Vikram Kilpady
The BJP has been around since 1980 after it left the debris of the Janata Party experiment of the late 1970s. That project collapsed over the dual membership issue when members chose to be RSS karyakartas than be Janata Party members by resigning from the newly-formed party than the Hedgewar-founded apolitical outfit which influences politics. To this day.
From then on, it has been stuck with the pejorative of being a national party without a state to call its own.
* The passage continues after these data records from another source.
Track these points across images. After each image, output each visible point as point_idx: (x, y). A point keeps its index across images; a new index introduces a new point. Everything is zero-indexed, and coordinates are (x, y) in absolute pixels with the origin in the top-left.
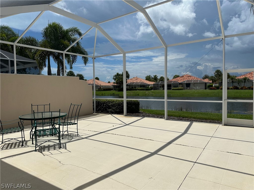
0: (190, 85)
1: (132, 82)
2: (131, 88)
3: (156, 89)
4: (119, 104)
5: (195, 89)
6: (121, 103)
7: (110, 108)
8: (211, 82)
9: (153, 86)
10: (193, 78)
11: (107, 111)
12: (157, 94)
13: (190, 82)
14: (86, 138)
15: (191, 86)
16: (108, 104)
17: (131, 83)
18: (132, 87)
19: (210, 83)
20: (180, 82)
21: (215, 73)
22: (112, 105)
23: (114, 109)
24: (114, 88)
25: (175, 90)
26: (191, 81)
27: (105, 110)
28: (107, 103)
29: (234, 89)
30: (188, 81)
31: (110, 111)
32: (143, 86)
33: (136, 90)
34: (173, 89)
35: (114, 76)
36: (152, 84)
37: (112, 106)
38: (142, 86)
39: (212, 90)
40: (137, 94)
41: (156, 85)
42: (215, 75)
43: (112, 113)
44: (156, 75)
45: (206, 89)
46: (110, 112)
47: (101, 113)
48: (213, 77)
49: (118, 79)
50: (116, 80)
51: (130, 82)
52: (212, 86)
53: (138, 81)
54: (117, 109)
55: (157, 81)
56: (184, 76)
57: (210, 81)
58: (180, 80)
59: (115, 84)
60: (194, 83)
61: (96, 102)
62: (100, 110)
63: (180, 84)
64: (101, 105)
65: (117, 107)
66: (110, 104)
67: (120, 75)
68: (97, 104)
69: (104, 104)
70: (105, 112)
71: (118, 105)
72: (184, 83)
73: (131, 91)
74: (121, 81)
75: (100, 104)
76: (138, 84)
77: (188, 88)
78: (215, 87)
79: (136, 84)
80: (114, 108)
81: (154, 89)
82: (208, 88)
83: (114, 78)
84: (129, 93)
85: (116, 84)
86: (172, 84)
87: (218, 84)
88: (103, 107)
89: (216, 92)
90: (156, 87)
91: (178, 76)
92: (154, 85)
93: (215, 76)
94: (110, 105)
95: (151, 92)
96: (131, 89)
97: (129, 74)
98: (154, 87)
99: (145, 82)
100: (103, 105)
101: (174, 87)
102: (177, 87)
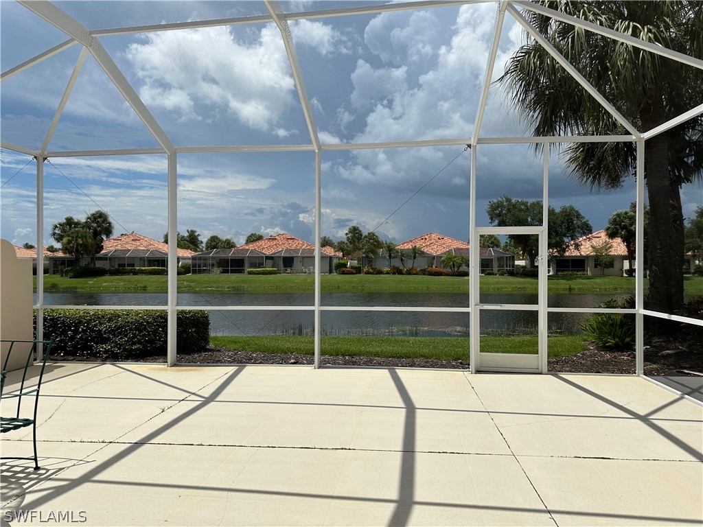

Though headquartered in Delhi, and wielding considerable success in municipal elections there, the city-state wasn’t a state, like Arvind Kejriwal keeps saying.
Its first state was Gujarat, when in the 1990s Shankersinh Vaghela, Keshubhai Patel and Narendra Modi in quick succession supplanted the Congress-sick, ersatz Janata Dal, with what became a national party finding its state. Of course, the core issue leading to its growth was the rath-driving Lal Krishna Advani himself, espousing a temple where a mosque stood. That mosque went in 1992 under Congress watch.
Since then the BJP has been slowly and steadily acquiring more states all over the country, growing roots in Rajasthan, Madhya Pradesh, Maharashtra, Karnataka, Assam and Goa.
After the decisive victory in Uttar Pradesh in 2017, Bihar was the lone state left out of its northern orbit. With the Janata Dal United of NItish Kumar being consigned to the second party in the alliance, the BJP has all the reasons to swallow those laddoos being dealt out in the streets of Patna by delirious party workers. A similar procession in 2015 turned out to be a jinx, the JDU and the RJD alliance thwacked the BJP and ruled Bihar for two years. But consistent pressure at Nitish for allying with the jungle raj folk had its dividends, Kumar just upped and left the original Mahagathbandhan, back into the BJP matrix.
Now, Nitish Kumar is in a place, like in the song Hotel California, which you can check out from but can never leave. The state is in BJP hands. That’s the fact.
Will a late evening reverse wipe out all that is written above? We don’t know but people have complained about the machine, again. That machine which delivers results fast and quick, and benefits not every other party, the BJP’s rivals say.
Nitish Kumar has been ruling Bihar for 18 years now, but the anti-incumbency against the JDU was pretty strong. He may continue to be the next chief minister too but on someone else’s terms, like a serf to a feudal lord, who may be asked to leave if he doesn’t behave.
It is not for nothing the repeated call for a Congress-mukt Bharat, the mukti is not from power but from hegemony and thought. The party itself had gone starry-eyed at getting 70 seats in the RJD coalition, now it will be shouldering the blame for being the useless batsman.